Moment conditions for the asymptotic completeness of iid gap sequences
Vahram Asatryan, Erik Babasyan, Sevak Mkrtchyan
TL;DR
The paper investigates asymptotic completeness properties of random weight sequences generated by i.i.d. gaps, and shows that almost-sure asymptotic $2$-completeness holds under the weaker condition $\mathbb{E}[X^2]<\infty$ via renewal-theoretic intersection arguments. It further establishes weak asymptotic $k$-completeness under the finite first moment condition $\mathbb{E}[X]<\infty$ by leveraging Schnirelmann density and Mann's theorem, with a special strengthening to asymptotic $2$-completeness when $k=2$. The work links delayed renewal process intersections to additive representation in random sequences and clarifies how moment conditions govern the transition from weak to strong forms of asymptotic completeness.
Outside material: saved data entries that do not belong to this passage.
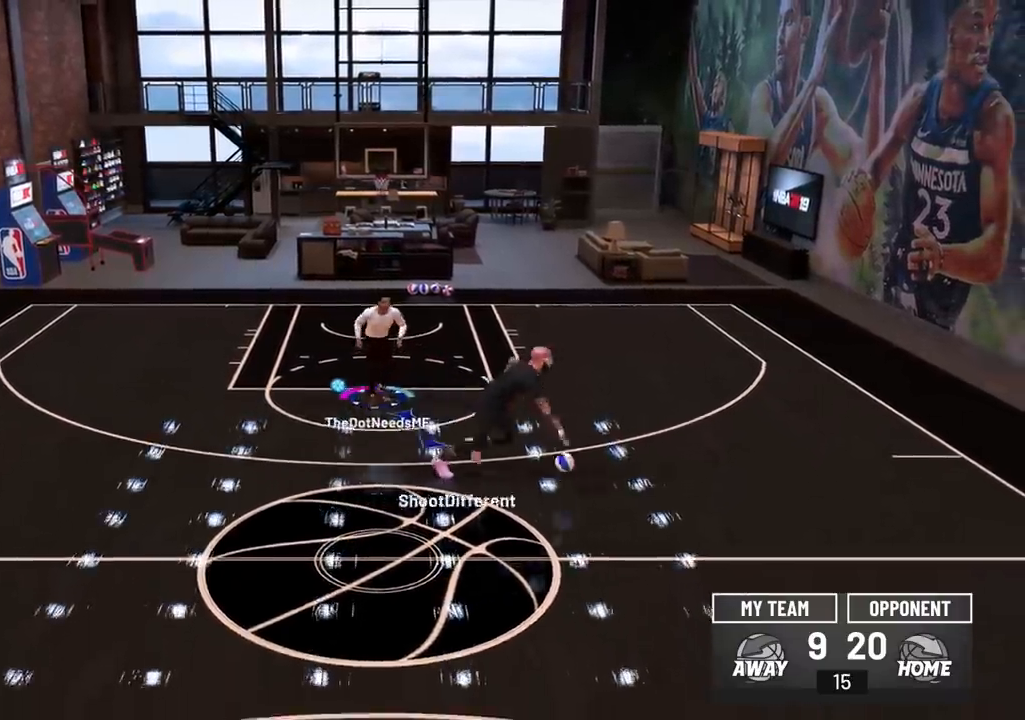
{"buttons": [], "left_stick": "up", "right_stick": "center", "events": []}
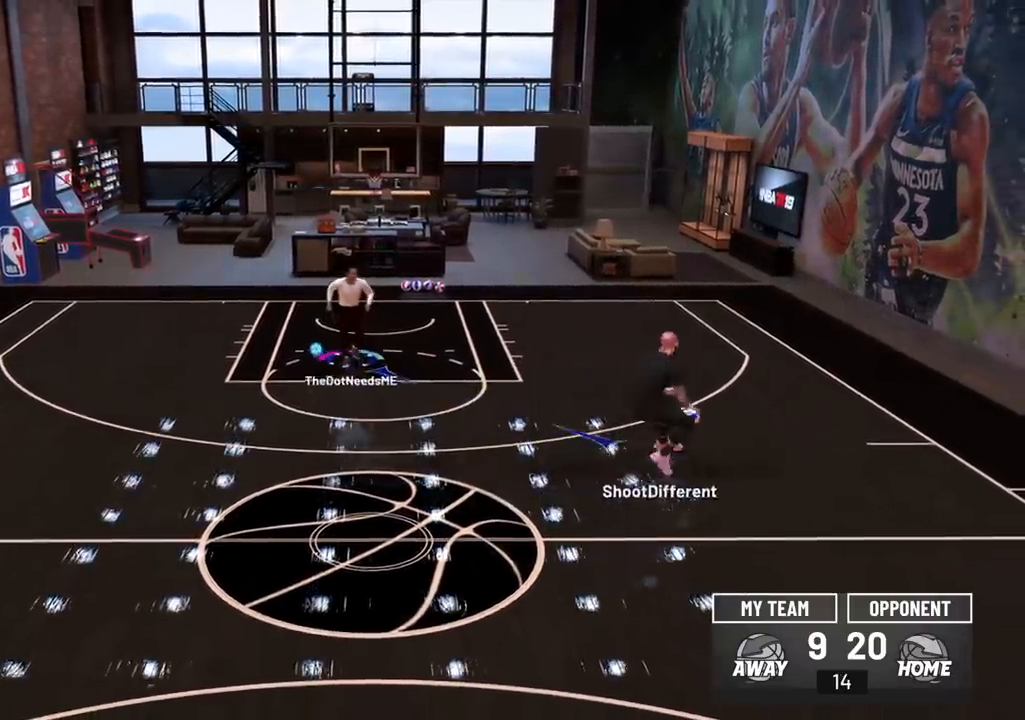
{"buttons": ["DPAD_DOWN"], "left_stick": "center", "right_stick": "center", "events": [[67, "left_stick", "center"], [267, "DPAD_DOWN", "down"]]}
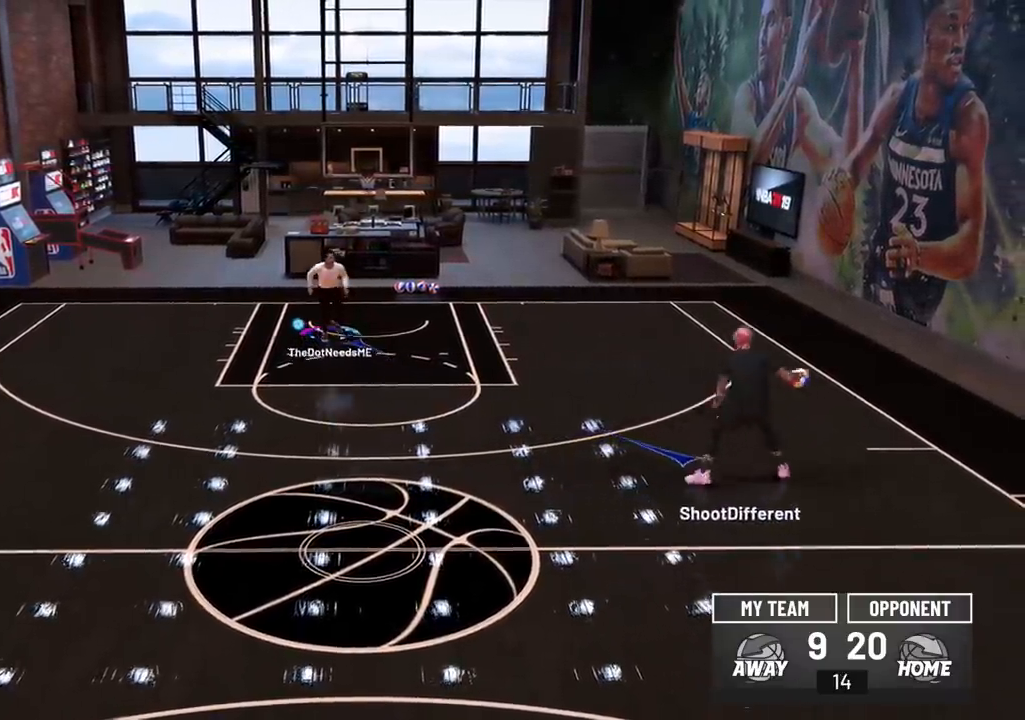
{"buttons": ["DPAD_DOWN", "DPAD_RIGHT"], "left_stick": "center", "right_stick": "center", "events": [[100, "DPAD_RIGHT", "down"]]}
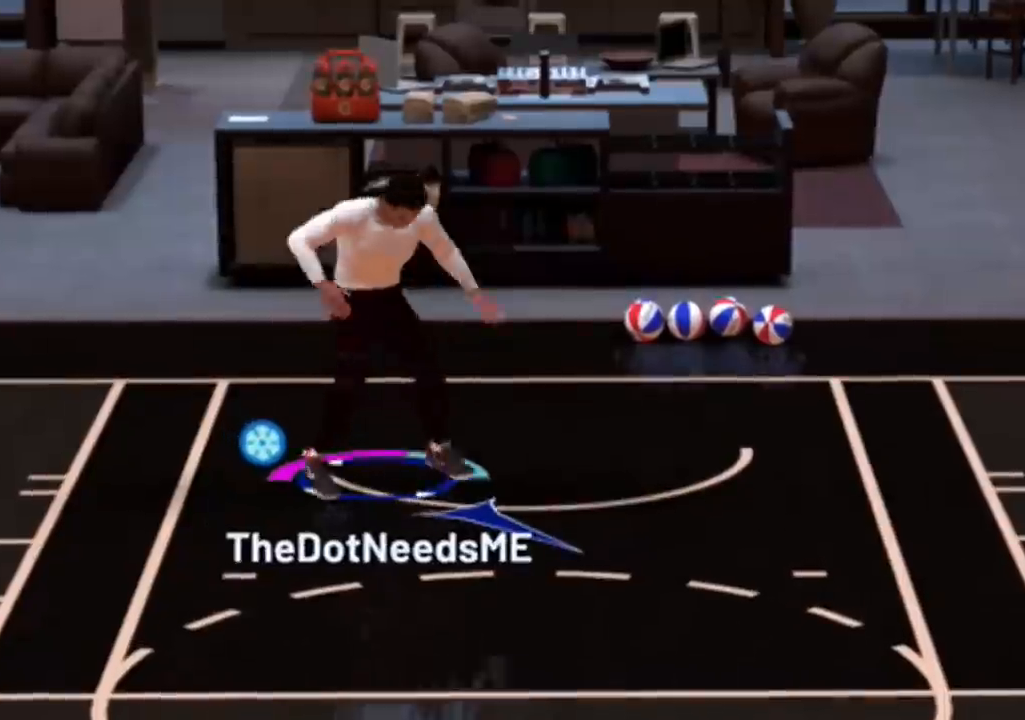
{"buttons": [], "left_stick": "center", "right_stick": "center", "events": [[100, "DPAD_DOWN", "up"], [100, "DPAD_RIGHT", "up"]]}
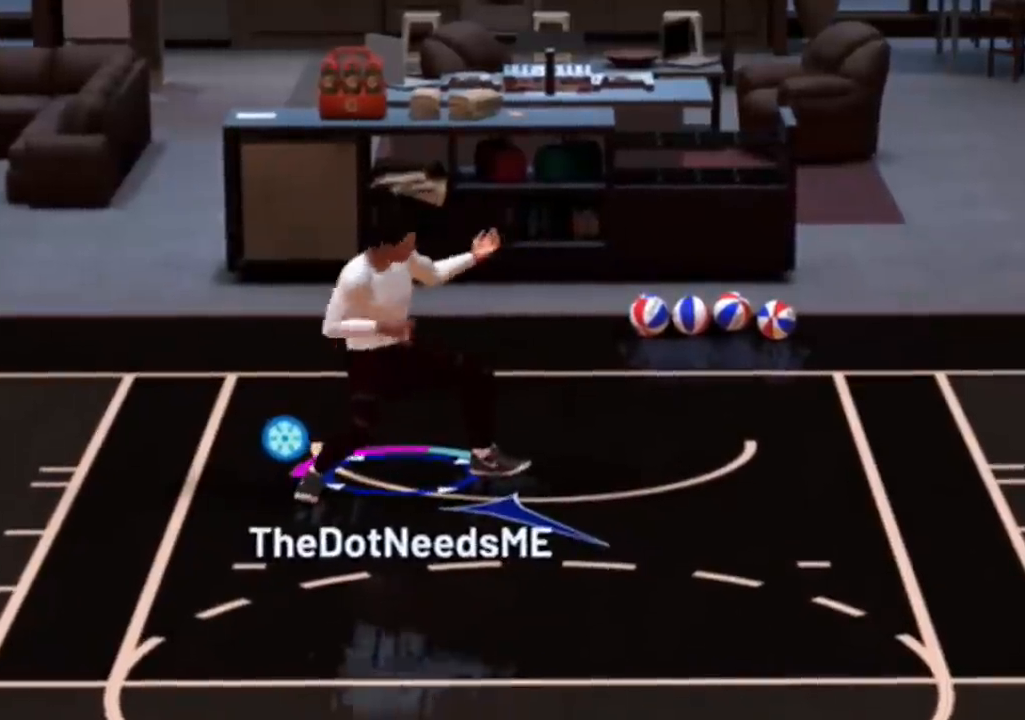
{"buttons": [], "left_stick": "center", "right_stick": "center", "events": []}
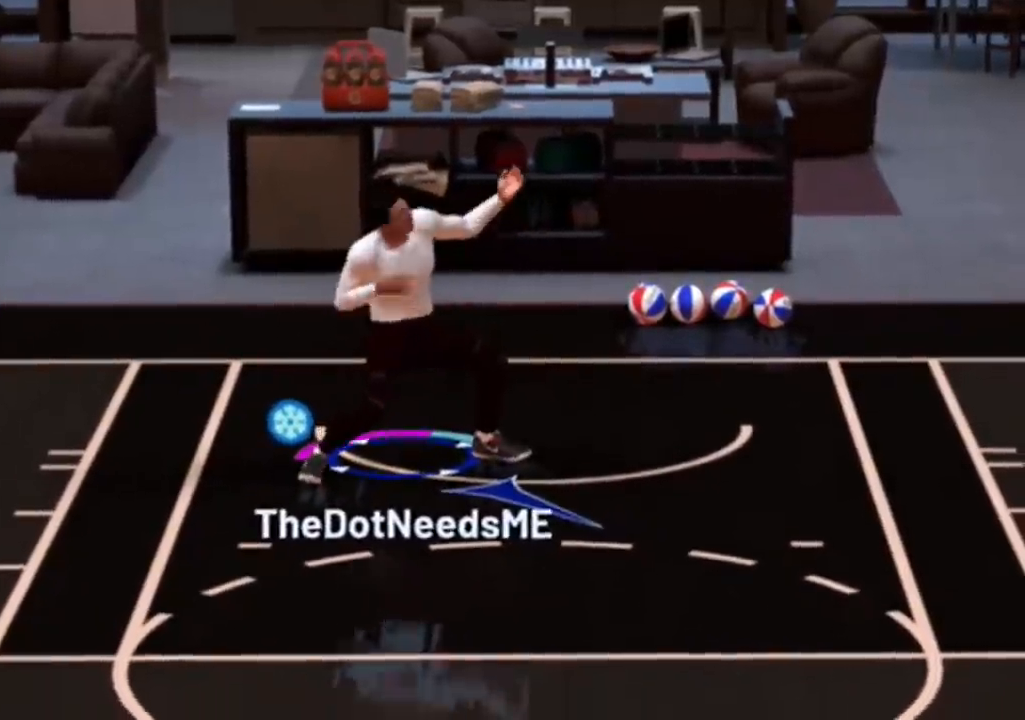
{"buttons": [], "left_stick": "center", "right_stick": "center", "events": []}
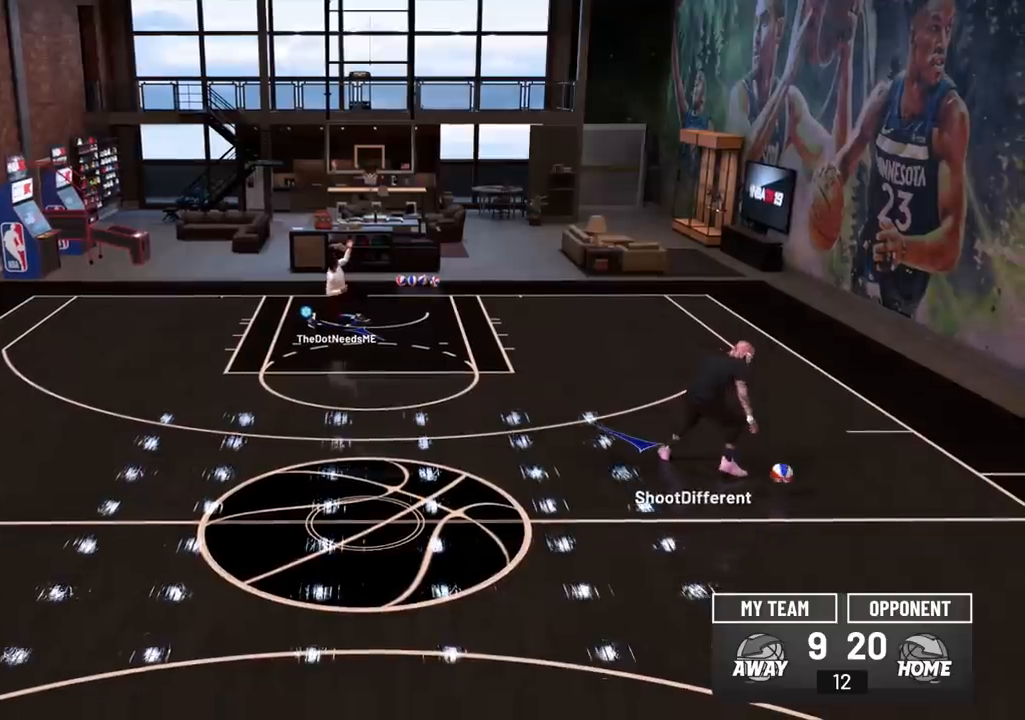
{"buttons": [], "left_stick": "center", "right_stick": "center", "events": []}
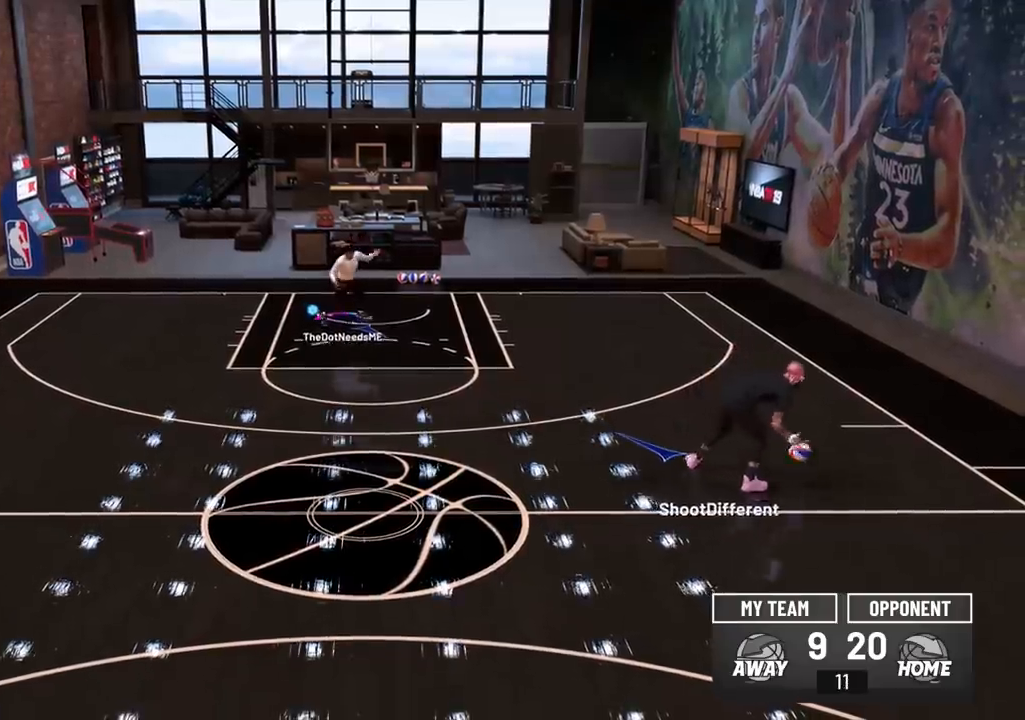
{"buttons": [], "left_stick": "center", "right_stick": "center", "events": []}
These results relax previous moment-generating-function requirements and illuminate the role of renewal theory in random sumset problems, offering a bridge between probabilistic renewal techniques and additive combinatorics.
Abstract
We study conditions under which integer sequences with independent, identically distributed gaps are asymptotically $k$-complete, meaning that every sufficiently large integer can be represented as the sum of exactly $k$ distinct elements of the sequence, or equivalently whether $k$-fold sumsets with distinct entries from such sequences generate all sufficiently large integers. Prior results established asymptotic completeness under strong conditions on the gap distribution involving the moment generating function. Leveraging renewal theory our main result shows that asymptotic $2$-completeness holds almost surely under the much weaker assumption of a finite second moment. Furthermore, using Schnirelmann densities and Mann's theorem we show weak asymptotic $k$-completeness under only a finite first moment condition, albeit with an upper bound on the first moment.